Anderson summarizes these conditions but clearly could have novelized them without having to involve the Time Patrol or post-organic intelligences. Obviously, I appreciate sf but some passages in Anderson's works make us wish that he had written more just about historical periods.

3 comments:

Sean M. Brooks said...

Kaor, Paul!

Meaning you would have liked Anderson to have written more historical novels a la THE GOLDEN SLAVE, ROGUE SWORD, THE LAST VIKING, etc.? I can see it would have been very interesting if he had done one or two such books set in the 18th century.

Btw, I think, after reading Alexis de Tocqueville's THE OLD REGIME AND THE FRENCH REVOLUTION, that Anderson was too dismissive of the old French monarchy. And I do agree it had many strains and stresses that could and did lead to revolution. But France did not HAVE to undergo the horrors of the Revolution and/or a military dictatorship. Any number of things could have changed that would probably have led to a better outcome.

Ad astra! Sean

S.M. Stirling said...

The French Revolution illustrates how lucky the American rebels were -- most revolutions make things massively worse. The Terror, the genocidal slaughters at home (the Revolutionaries killed off over a third of the population of the Vendee, for starters), and a generation of massacre and war and tyranny that left burnt villages and bones in ditches and starvation and deathless hate all the way from Cadiz to Moscow. Even further afield, in fact!
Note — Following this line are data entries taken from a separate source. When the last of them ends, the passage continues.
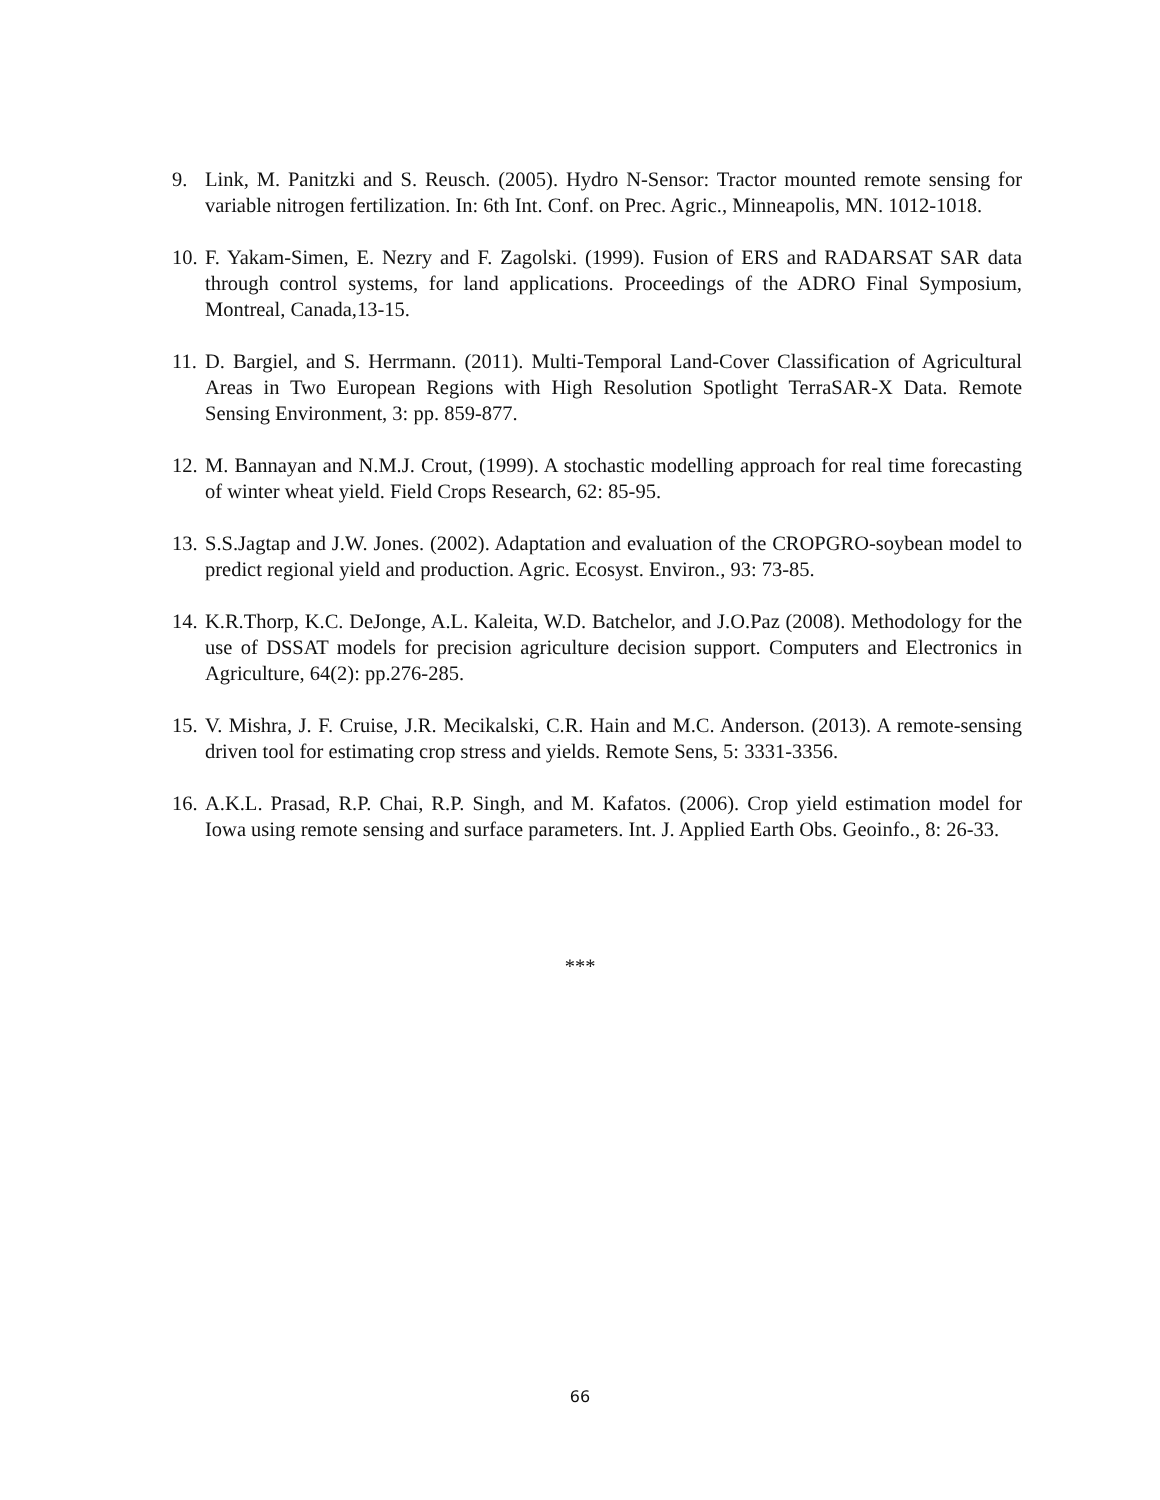9. Link, M. Panitzki and S. Reusch. (2005). Hydro N-Sensor: Tractor mounted remote sensing for variable nitrogen fertilization. In: 6th Int. Conf. on Prec. Agric., Minneapolis, MN. 1012-1018.
10.
F. Yakam-Simen, E. Nezry and F. Zagolski. (1999). Fusion of ERS and RADARSAT SAR data through control systems, for land applications. Proceedings of the ADRO Final Symposium, Montreal, Canada,13-15.
11.
D. Bargiel, and S. Herrmann. (2011). Multi-Temporal Land-Cover Classification of Agricultural Areas in Two European Regions with High Resolution Spotlight TerraSAR-X Data. Remote Sensing Environment, 3: pp. 859-877.
12.
M. Bannayan and N.M.J. Crout, (1999). A stochastic modelling approach for real time forecasting of winter wheat yield. Field Crops Research, 62: 85-95.
13.
S.S.Jagtap and J.W. Jones. (2002). Adaptation and evaluation of the CROPGRO-soybean model to predict regional yield and production. Agric. Ecosyst. Environ., 93: 73-85.
14.
K.R.Thorp, K.C. DeJonge, A.L. Kaleita, W.D. Batchelor, and J.O.Paz (2008). Methodology for the use of DSSAT models for precision agriculture decision support. Computers and Electronics in Agriculture, 64(2): pp.276-285.
15.
V. Mishra, J. F. Cruise, J.R. Mecikalski, C.R. Hain and M.C. Anderson. (2013). A remote-sensing driven tool for estimating crop stress and yields. Remote Sens, 5: 3331-3356.
16.
A.K.L. Prasad, R.P. Chai, R.P. Singh, and M. Kafatos. (2006). Crop yield estimation model for Iowa using remote sensing and surface parameters. Int. J. Applied Earth Obs. Geoinfo., 8: 26-33.
***
66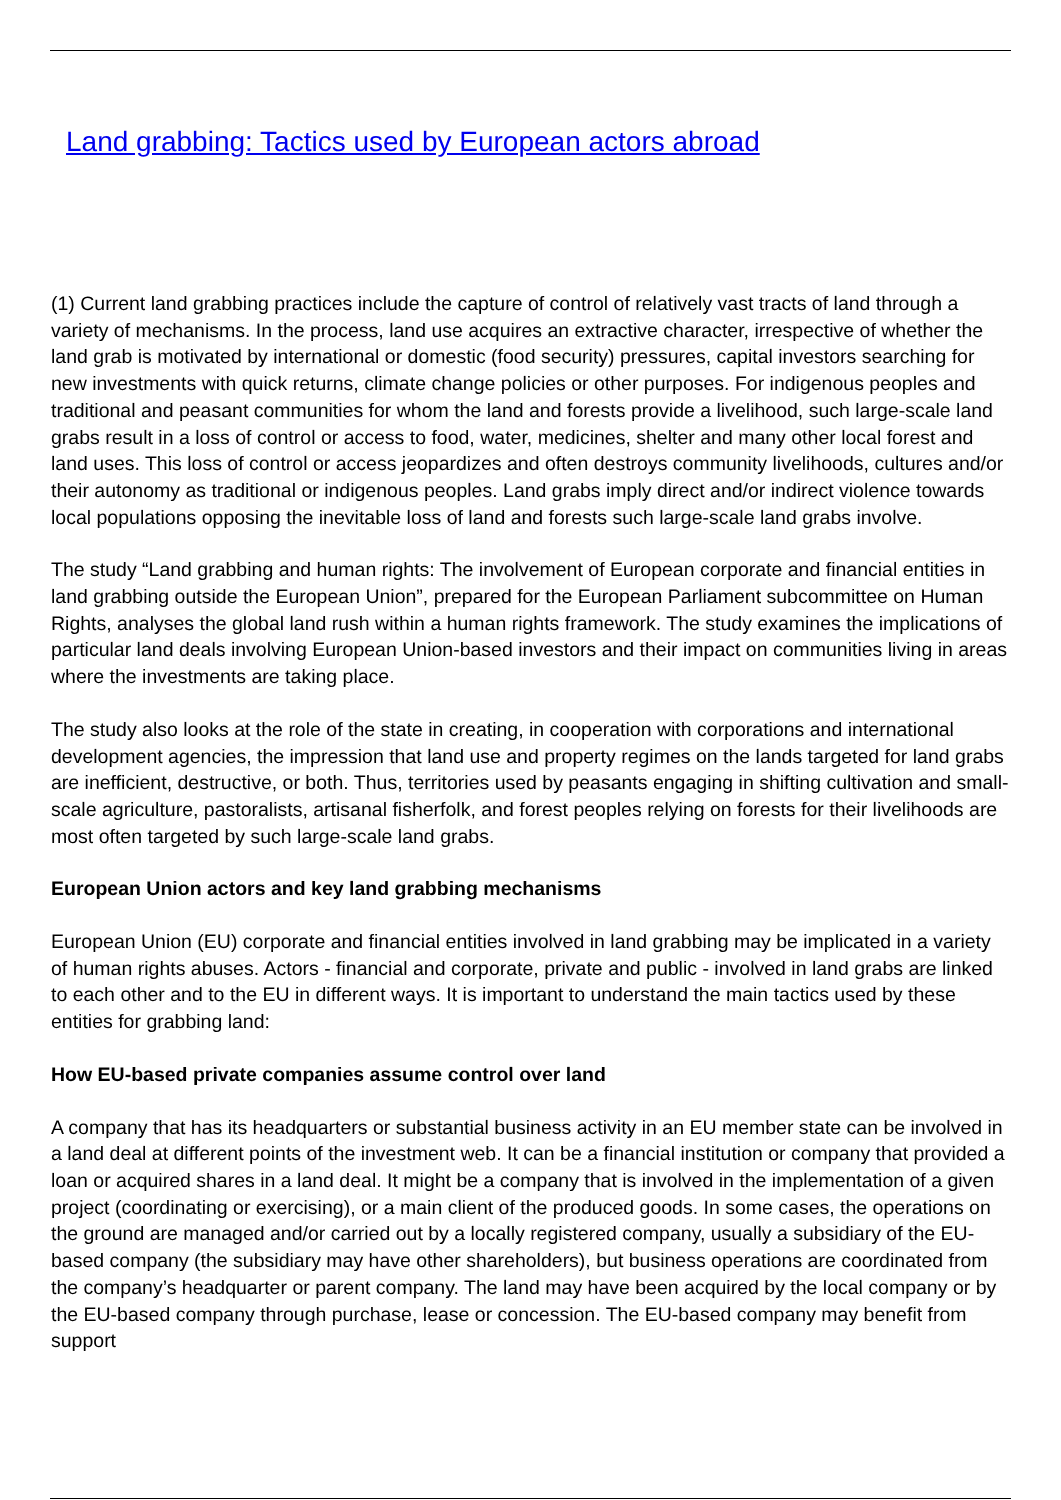Land grabbing: Tactics used by European actors abroad
(1) Current land grabbing practices include the capture of control of relatively vast tracts of land through a variety of mechanisms. In the process, land use acquires an extractive character, irrespective of whether the land grab is motivated by international or domestic (food security) pressures, capital investors searching for new investments with quick returns, climate change policies or other purposes. For indigenous peoples and traditional and peasant communities for whom the land and forests provide a livelihood, such large-scale land grabs result in a loss of control or access to food, water, medicines, shelter and many other local forest and land uses. This loss of control or access jeopardizes and often destroys community livelihoods, cultures and/or their autonomy as traditional or indigenous peoples. Land grabs imply direct and/or indirect violence towards local populations opposing the inevitable loss of land and forests such large-scale land grabs involve.
The study “Land grabbing and human rights: The involvement of European corporate and financial entities in land grabbing outside the European Union”, prepared for the European Parliament subcommittee on Human Rights, analyses the global land rush within a human rights framework. The study examines the implications of particular land deals involving European Union-based investors and their impact on communities living in areas where the investments are taking place.
The study also looks at the role of the state in creating, in cooperation with corporations and international development agencies, the impression that land use and property regimes on the lands targeted for land grabs are inefficient, destructive, or both. Thus, territories used by peasants engaging in shifting cultivation and small-scale agriculture, pastoralists, artisanal fisherfolk, and forest peoples relying on forests for their livelihoods are most often targeted by such large-scale land grabs.
European Union actors and key land grabbing mechanisms
European Union (EU) corporate and financial entities involved in land grabbing may be implicated in a variety of human rights abuses. Actors - financial and corporate, private and public - involved in land grabs are linked to each other and to the EU in different ways. It is important to understand the main tactics used by these entities for grabbing land:
How EU-based private companies assume control over land
A company that has its headquarters or substantial business activity in an EU member state can be involved in a land deal at different points of the investment web. It can be a financial institution or company that provided a loan or acquired shares in a land deal. It might be a company that is involved in the implementation of a given project (coordinating or exercising), or a main client of the produced goods. In some cases, the operations on the ground are managed and/or carried out by a locally registered company, usually a subsidiary of the EU-based company (the subsidiary may have other shareholders), but business operations are coordinated from the company’s headquarter or parent company. The land may have been acquired by the local company or by the EU-based company through purchase, lease or concession. The EU-based company may benefit from support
Of course, the American Revolution had the advantage of being led by the people who actually ran the American colonies before 1776 anyway. They were experienced in government and its necessities, and they weren't utopians.

Sean M. Brooks said...

Kaor, Mr. Stirling!

Exactly! What made the American "Revolution" so unique was that it did not become like what almost all revolutions become: tyranny, massacre, civil wars and wars, etc. I have read of how, even now, the hatred left by the Revolution in western France (the Vendee, etc.) lingers on.

I have absolutely no use for Utopians and dreamers and their impossible fantasies about perfect and ideal solutions! All we ever get from them are monsters like Robespierre, Lenin, Stalin, Hitler, Mao, Castro, Pol Pot, etc.